A new housing policy was created as a result of mounting pressure from players and advocacy groups

Cam:
So my housing last year, I was living in a townhome garage, so I was on the bottom level living in a garage. It was like 85 square feet, no heat, no air. Fast forward to this year, the Diamondbacks did an outstanding job. They put all of us up in apartments, furnished, wifi, own bedrooms, TV, anything you could need.

Luke:
It’s important for everyone to realize it’s up to each team. They can make it better for their guys if they wanted to, and teams that are doing it should be commended, and the teams that are continuing not to do it, with the writing on the wall, they should be called out.

Cam:
I think this is the first time that minor leaguers have actually gotten together and started to create a voice for ourself and I think it’s huge.

Luke:
I would like to see guys make a livable salary and I’d like to see guys make that throughout the year. I don’t think it’s too much to ask for the top 2% of professional baseball players to be able to be paid year round.

Cam:
The fact that players have to put the batting glove down because they don’t get paid enough is sick.
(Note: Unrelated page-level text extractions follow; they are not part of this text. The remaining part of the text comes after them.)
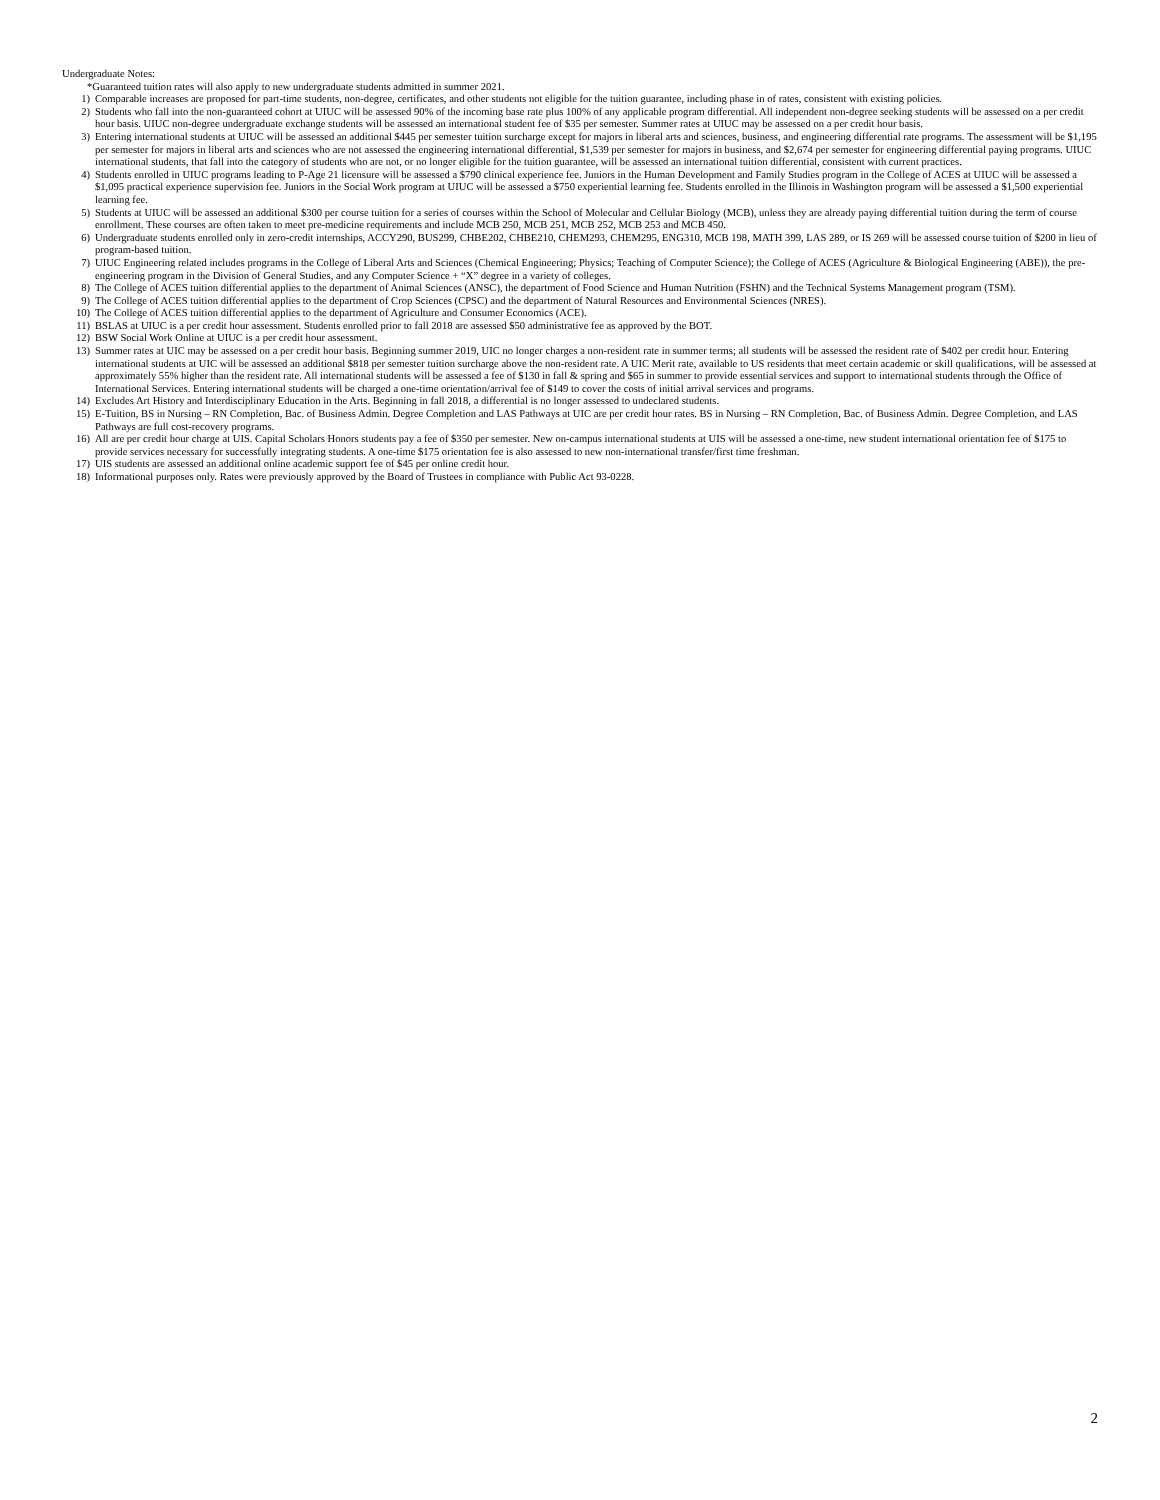Undergraduate Notes:
*Guaranteed tuition rates will also apply to new undergraduate students admitted in summer 2021.
1) Comparable increases are proposed for part-time students, non-degree, certificates, and other students not eligible for the tuition guarantee, including phase in of rates, consistent with existing policies.
2) Students who fall into the non-guaranteed cohort at UIUC will be assessed 90% of the incoming base rate plus 100% of any applicable program differential. All independent non-degree seeking students will be assessed on a per credit hour basis. UIUC non-degree undergraduate exchange students will be assessed an international student fee of $35 per semester. Summer rates at UIUC may be assessed on a per credit hour basis.
3) Entering international students at UIUC will be assessed an additional $445 per semester tuition surcharge except for majors in liberal arts and sciences, business, and engineering differential rate programs. The assessment will be $1,195 per semester for majors in liberal arts and sciences who are not assessed the engineering international differential, $1,539 per semester for majors in business, and $2,674 per semester for engineering differential paying programs. UIUC international students, that fall into the category of students who are not, or no longer eligible for the tuition guarantee, will be assessed an international tuition differential, consistent with current practices.
4) Students enrolled in UIUC programs leading to P-Age 21 licensure will be assessed a $790 clinical experience fee. Juniors in the Human Development and Family Studies program in the College of ACES at UIUC will be assessed a $1,095 practical experience supervision fee. Juniors in the Social Work program at UIUC will be assessed a $750 experiential learning fee. Students enrolled in the Illinois in Washington program will be assessed a $1,500 experiential learning fee.
5) Students at UIUC will be assessed an additional $300 per course tuition for a series of courses within the School of Molecular and Cellular Biology (MCB), unless they are already paying differential tuition during the term of course enrollment. These courses are often taken to meet pre-medicine requirements and include MCB 250, MCB 251, MCB 252, MCB 253 and MCB 450.
6) Undergraduate students enrolled only in zero-credit internships, ACCY290, BUS299, CHBE202, CHBE210, CHEM293, CHEM295, ENG310, MCB 198, MATH 399, LAS 289, or IS 269 will be assessed course tuition of $200 in lieu of program-based tuition.
7) UIUC Engineering related includes programs in the College of Liberal Arts and Sciences (Chemical Engineering; Physics; Teaching of Computer Science); the College of ACES (Agriculture & Biological Engineering (ABE)), the pre-engineering program in the Division of General Studies, and any Computer Science + “X” degree in a variety of colleges.
8) The College of ACES tuition differential applies to the department of Animal Sciences (ANSC), the department of Food Science and Human Nutrition (FSHN) and the Technical Systems Management program (TSM).
9) The College of ACES tuition differential applies to the department of Crop Sciences (CPSC) and the department of Natural Resources and Environmental Sciences (NRES).
10) The College of ACES tuition differential applies to the department of Agriculture and Consumer Economics (ACE).
11) BSLAS at UIUC is a per credit hour assessment. Students enrolled prior to fall 2018 are assessed $50 administrative fee as approved by the BOT.
12) BSW Social Work Online at UIUC is a per credit hour assessment.
13) Summer rates at UIC may be assessed on a per credit hour basis. Beginning summer 2019, UIC no longer charges a non-resident rate in summer terms; all students will be assessed the resident rate of $402 per credit hour. Entering international students at UIC will be assessed an additional $818 per semester tuition surcharge above the non-resident rate. A UIC Merit rate, available to US residents that meet certain academic or skill qualifications, will be assessed at approximately 55% higher than the resident rate. All international students will be assessed a fee of $130 in fall & spring and $65 in summer to provide essential services and support to international students through the Office of International Services. Entering international students will be charged a one-time orientation/arrival fee of $149 to cover the costs of initial arrival services and programs.
14) Excludes Art History and Interdisciplinary Education in the Arts. Beginning in fall 2018, a differential is no longer assessed to undeclared students.
15) E-Tuition, BS in Nursing – RN Completion, Bac. of Business Admin. Degree Completion and LAS Pathways at UIC are per credit hour rates. BS in Nursing – RN Completion, Bac. of Business Admin. Degree Completion, and LAS Pathways are full cost-recovery programs.
16) All are per credit hour charge at UIS. Capital Scholars Honors students pay a fee of $350 per semester. New on-campus international students at UIS will be assessed a one-time, new student international orientation fee of $175 to provide services necessary for successfully integrating students. A one-time $175 orientation fee is also assessed to new non-international transfer/first time freshman.
17) UIS students are assessed an additional online academic support fee of $45 per online credit hour.
18) Informational purposes only. Rates were previously approved by the Board of Trustees in compliance with Public Act 93-0228.
2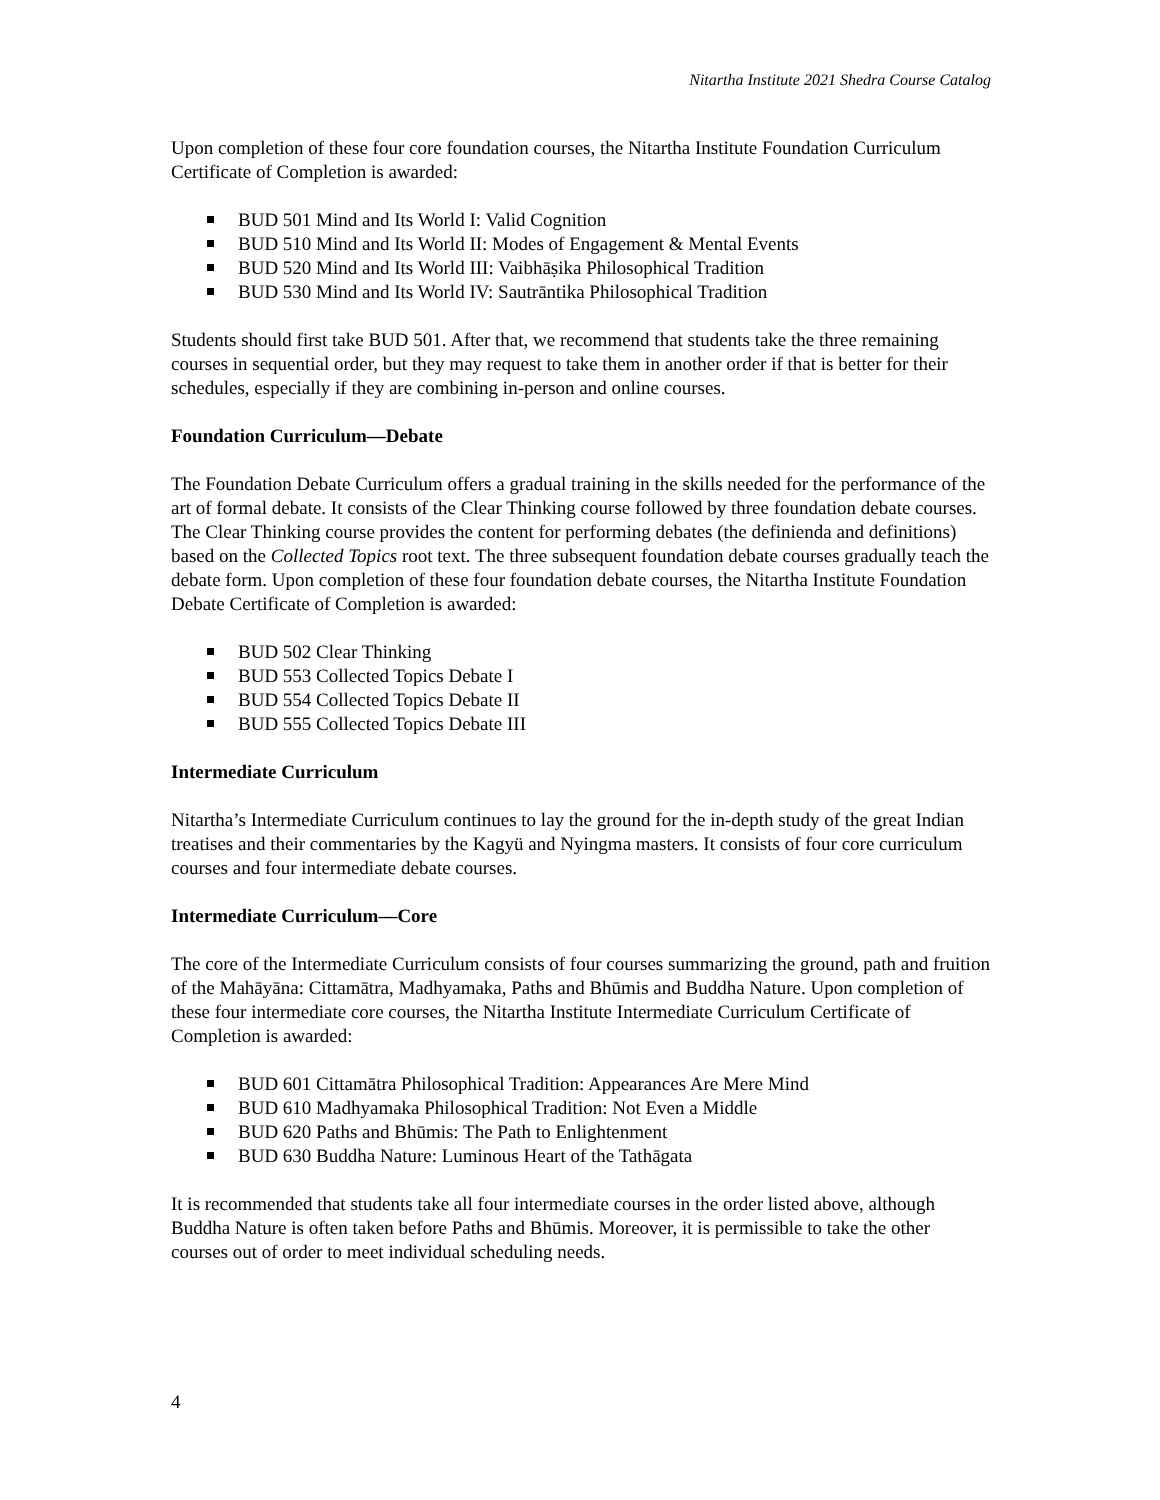Nitartha Institute 2021 Shedra Course Catalog
Upon completion of these four core foundation courses, the Nitartha Institute Foundation Curriculum Certificate of Completion is awarded:
BUD 501 Mind and Its World I: Valid Cognition
BUD 510 Mind and Its World II: Modes of Engagement & Mental Events
BUD 520 Mind and Its World III: Vaibhāṣika Philosophical Tradition
BUD 530 Mind and Its World IV: Sautrāntika Philosophical Tradition
Students should first take BUD 501. After that, we recommend that students take the three remaining courses in sequential order, but they may request to take them in another order if that is better for their schedules, especially if they are combining in-person and online courses.
Foundation Curriculum—Debate
The Foundation Debate Curriculum offers a gradual training in the skills needed for the performance of the art of formal debate. It consists of the Clear Thinking course followed by three foundation debate courses. The Clear Thinking course provides the content for performing debates (the definienda and definitions) based on the Collected Topics root text. The three subsequent foundation debate courses gradually teach the debate form. Upon completion of these four foundation debate courses, the Nitartha Institute Foundation Debate Certificate of Completion is awarded:
BUD 502 Clear Thinking
BUD 553 Collected Topics Debate I
BUD 554 Collected Topics Debate II
BUD 555 Collected Topics Debate III
Intermediate Curriculum
Nitartha’s Intermediate Curriculum continues to lay the ground for the in-depth study of the great Indian treatises and their commentaries by the Kagyü and Nyingma masters. It consists of four core curriculum courses and four intermediate debate courses.
Intermediate Curriculum—Core
The core of the Intermediate Curriculum consists of four courses summarizing the ground, path and fruition of the Mahāyāna: Cittamātra, Madhyamaka, Paths and Bhūmis and Buddha Nature. Upon completion of these four intermediate core courses, the Nitartha Institute Intermediate Curriculum Certificate of Completion is awarded:
BUD 601 Cittamātra Philosophical Tradition: Appearances Are Mere Mind
BUD 610 Madhyamaka Philosophical Tradition: Not Even a Middle
BUD 620 Paths and Bhūmis: The Path to Enlightenment
BUD 630 Buddha Nature: Luminous Heart of the Tathāgata
It is recommended that students take all four intermediate courses in the order listed above, although Buddha Nature is often taken before Paths and Bhūmis. Moreover, it is permissible to take the other courses out of order to meet individual scheduling needs.
4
Nobody thinks the minor leaguers are supposed to get paid millions of dollars in the minor leagues, that’s why we’re in the minor leagues, you know, we’re here to develop and get better and hopefully one day you’re good enough to play in the big leagues and that’s where you get paid like that.

Luke:
It’s a big money industry, you know? It’s there. And to have an ugly side of it where you have guys that can’t see their wives all year because they can’t afford to have them out, that just doesn’t add up.

The owners of 24 out of 30 MLB teams are either billionaires or multi-billion dollar corporations

Cam:
Just because the season is half the year doesn’t mean our job stops the other half, so getting compensated for us doing our job is I think what we want to see.